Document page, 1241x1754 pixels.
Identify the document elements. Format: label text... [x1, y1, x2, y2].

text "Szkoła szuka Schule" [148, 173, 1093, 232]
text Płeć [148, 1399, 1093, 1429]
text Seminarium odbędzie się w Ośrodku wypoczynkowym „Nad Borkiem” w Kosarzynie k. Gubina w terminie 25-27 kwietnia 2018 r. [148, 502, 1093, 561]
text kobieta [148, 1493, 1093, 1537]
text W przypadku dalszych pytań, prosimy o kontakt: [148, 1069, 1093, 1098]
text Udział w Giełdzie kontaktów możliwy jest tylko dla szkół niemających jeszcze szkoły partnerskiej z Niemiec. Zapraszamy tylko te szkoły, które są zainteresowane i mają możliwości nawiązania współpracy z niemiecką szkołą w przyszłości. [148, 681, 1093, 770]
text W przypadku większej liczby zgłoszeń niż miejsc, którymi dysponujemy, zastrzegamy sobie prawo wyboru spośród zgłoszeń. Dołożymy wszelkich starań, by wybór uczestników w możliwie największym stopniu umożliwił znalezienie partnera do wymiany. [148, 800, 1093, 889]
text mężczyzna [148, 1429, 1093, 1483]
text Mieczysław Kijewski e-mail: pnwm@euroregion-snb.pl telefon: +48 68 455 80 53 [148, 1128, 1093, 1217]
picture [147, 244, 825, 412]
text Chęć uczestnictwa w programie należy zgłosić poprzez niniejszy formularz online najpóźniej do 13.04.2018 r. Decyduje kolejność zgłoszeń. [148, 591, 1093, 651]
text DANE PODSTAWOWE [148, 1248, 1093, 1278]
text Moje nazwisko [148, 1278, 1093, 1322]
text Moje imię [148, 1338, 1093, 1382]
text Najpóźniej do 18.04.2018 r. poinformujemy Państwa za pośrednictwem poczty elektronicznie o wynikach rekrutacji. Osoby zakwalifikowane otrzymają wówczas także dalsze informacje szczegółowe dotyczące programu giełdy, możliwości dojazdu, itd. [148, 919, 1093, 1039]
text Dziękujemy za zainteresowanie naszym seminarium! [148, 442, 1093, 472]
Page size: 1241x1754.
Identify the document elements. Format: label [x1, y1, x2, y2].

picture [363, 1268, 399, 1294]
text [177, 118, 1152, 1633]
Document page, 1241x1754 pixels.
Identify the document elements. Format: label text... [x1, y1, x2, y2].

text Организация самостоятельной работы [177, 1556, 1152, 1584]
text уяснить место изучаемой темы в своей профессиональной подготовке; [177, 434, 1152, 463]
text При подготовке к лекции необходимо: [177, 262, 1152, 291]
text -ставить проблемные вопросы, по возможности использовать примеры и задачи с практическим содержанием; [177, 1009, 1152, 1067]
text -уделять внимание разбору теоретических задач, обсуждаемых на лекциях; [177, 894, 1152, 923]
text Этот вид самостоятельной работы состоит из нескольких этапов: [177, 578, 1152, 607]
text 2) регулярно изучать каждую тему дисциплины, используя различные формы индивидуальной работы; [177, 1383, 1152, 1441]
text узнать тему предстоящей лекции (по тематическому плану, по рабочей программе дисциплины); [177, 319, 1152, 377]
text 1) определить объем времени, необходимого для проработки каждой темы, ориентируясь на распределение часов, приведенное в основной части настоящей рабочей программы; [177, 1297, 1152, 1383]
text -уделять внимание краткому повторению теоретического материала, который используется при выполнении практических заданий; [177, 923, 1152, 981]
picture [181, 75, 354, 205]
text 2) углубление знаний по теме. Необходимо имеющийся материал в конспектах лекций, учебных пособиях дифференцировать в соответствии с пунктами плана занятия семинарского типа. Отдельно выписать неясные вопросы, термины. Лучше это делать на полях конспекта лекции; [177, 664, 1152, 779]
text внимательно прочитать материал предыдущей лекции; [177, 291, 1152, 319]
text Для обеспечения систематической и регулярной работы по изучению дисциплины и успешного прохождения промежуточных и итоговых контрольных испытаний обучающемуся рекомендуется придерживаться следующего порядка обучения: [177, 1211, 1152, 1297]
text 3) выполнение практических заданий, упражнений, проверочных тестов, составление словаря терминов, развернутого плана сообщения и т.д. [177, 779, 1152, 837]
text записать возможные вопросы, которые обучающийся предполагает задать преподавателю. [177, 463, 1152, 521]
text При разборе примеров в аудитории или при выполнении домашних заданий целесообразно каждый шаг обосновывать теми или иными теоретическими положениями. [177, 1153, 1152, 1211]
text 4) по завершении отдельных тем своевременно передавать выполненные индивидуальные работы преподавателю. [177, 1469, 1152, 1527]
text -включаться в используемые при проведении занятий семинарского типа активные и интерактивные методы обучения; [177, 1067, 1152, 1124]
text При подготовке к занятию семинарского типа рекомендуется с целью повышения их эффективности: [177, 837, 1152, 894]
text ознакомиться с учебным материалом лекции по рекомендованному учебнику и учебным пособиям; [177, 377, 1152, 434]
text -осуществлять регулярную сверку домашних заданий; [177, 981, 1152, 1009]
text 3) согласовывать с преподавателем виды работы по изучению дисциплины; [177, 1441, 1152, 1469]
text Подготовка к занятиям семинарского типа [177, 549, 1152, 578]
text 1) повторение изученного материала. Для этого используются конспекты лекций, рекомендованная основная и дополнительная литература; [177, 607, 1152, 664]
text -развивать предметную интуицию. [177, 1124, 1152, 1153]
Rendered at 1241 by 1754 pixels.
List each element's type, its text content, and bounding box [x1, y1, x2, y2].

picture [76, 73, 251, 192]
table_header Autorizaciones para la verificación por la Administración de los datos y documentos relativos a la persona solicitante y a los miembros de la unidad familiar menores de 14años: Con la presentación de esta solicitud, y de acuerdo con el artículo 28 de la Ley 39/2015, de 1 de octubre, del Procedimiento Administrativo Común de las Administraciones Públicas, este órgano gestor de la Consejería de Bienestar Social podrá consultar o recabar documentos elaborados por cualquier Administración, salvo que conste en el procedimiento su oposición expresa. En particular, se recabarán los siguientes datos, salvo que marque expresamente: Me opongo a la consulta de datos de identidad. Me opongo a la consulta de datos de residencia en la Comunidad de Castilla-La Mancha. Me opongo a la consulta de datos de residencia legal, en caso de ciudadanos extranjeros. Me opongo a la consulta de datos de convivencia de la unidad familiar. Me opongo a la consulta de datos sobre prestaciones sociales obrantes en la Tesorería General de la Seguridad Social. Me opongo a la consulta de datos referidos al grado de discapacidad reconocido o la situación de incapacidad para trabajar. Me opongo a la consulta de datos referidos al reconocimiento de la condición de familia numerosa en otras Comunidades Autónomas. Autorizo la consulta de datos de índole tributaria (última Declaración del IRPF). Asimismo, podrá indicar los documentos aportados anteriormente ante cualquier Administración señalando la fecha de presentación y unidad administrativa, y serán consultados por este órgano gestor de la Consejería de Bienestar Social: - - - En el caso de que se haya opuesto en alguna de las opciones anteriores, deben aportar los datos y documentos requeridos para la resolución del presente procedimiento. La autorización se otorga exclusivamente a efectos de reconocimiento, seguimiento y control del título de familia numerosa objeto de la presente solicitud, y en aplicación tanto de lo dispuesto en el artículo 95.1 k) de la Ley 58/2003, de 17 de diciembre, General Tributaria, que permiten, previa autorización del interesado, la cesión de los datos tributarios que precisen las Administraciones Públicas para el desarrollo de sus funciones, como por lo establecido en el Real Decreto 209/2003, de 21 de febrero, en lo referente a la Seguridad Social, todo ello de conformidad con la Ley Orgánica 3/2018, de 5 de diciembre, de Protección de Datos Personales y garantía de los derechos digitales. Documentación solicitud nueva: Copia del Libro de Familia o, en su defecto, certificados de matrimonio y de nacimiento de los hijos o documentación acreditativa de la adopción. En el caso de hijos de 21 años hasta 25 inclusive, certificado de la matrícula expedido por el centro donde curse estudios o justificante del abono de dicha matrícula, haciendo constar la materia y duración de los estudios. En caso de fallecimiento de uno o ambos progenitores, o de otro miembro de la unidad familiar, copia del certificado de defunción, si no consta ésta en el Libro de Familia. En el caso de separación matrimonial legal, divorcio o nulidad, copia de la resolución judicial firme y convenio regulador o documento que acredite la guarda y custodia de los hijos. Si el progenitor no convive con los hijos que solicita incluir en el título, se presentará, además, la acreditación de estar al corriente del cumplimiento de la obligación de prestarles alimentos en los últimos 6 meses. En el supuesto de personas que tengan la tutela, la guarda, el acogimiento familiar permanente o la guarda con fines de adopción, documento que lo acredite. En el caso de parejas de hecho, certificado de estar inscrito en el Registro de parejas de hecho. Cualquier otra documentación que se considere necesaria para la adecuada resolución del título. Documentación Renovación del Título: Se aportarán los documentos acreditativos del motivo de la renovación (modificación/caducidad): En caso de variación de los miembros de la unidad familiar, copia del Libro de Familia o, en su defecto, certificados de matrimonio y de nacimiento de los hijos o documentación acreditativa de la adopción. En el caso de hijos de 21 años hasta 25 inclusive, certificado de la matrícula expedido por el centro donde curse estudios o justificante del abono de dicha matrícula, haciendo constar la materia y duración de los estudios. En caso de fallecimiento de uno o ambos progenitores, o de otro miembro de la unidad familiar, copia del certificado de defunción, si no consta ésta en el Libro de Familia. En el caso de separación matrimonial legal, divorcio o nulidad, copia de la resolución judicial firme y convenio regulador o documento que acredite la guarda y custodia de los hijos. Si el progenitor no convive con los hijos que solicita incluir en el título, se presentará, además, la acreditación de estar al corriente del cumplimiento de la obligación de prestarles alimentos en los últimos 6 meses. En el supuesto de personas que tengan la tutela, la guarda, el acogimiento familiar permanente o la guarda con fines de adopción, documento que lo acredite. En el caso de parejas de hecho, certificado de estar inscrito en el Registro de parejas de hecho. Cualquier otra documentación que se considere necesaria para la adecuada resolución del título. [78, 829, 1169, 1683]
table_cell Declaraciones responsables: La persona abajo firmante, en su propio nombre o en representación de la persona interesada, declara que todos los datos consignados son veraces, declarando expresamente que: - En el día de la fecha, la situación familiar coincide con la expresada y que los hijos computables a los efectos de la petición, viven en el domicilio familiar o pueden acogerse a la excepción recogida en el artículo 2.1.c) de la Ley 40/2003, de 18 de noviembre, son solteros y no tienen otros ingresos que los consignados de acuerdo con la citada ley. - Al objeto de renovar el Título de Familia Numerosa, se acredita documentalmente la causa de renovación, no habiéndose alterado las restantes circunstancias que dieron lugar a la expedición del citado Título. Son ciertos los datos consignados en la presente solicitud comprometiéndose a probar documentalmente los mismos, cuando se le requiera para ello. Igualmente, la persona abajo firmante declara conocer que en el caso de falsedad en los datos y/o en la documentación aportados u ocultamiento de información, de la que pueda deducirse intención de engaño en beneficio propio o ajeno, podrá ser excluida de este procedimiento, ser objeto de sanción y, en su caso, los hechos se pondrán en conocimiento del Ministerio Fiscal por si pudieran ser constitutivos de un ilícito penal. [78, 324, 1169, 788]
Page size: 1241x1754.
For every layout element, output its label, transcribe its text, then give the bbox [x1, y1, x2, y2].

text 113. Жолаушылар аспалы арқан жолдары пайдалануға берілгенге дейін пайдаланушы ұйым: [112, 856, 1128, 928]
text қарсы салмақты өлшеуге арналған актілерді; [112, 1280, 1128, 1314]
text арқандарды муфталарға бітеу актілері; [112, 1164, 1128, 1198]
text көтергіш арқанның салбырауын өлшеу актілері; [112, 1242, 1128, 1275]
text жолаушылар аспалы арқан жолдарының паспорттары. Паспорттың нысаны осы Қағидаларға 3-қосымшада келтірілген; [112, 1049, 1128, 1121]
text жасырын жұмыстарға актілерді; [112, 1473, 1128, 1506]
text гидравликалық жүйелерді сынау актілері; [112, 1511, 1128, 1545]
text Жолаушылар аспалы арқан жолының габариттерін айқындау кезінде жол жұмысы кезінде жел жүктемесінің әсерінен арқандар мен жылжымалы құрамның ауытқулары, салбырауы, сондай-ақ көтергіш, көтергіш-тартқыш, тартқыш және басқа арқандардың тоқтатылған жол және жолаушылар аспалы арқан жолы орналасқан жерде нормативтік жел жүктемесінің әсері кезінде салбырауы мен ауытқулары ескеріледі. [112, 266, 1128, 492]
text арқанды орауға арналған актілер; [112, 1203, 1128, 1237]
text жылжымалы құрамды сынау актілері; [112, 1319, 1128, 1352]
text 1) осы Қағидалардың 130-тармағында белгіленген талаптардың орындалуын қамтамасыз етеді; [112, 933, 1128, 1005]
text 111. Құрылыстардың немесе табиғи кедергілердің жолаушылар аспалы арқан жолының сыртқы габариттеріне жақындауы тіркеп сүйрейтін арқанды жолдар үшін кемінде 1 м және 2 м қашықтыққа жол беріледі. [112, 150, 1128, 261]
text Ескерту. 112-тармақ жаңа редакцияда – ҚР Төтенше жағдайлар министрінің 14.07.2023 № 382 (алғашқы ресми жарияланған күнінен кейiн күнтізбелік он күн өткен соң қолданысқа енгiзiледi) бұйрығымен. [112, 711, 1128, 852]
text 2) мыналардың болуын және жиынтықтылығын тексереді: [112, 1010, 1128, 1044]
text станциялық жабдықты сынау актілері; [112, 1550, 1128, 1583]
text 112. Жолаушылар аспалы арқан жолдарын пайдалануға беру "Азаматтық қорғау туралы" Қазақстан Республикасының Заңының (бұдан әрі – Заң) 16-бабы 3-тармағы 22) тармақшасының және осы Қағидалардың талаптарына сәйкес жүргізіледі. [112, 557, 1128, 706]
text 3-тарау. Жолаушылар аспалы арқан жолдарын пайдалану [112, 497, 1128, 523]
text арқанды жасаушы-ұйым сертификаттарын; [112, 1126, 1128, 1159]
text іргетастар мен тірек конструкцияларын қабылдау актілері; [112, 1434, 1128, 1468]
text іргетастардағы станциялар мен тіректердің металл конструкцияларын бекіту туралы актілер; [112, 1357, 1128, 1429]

» **What the exercise asks**
Pull out all lines from the entries above in which the word "вопросы" appears.

» **Output for this exercise**
text -ставить проблемные вопросы, по возможности использовать примеры и задачи с практическим содержанием; [177, 1009, 1152, 1067]
text 2) углубление знаний по теме. Необходимо имеющийся материал в конспектах лекций, учебных пособиях дифференцировать в соответствии с пунктами плана занятия семинарского типа. Отдельно выписать неясные вопросы, термины. Лучше это делать на полях конспекта лекции; [177, 664, 1152, 779]
text записать возможные вопросы, которые обучающийся предполагает задать преподавателю. [177, 463, 1152, 521]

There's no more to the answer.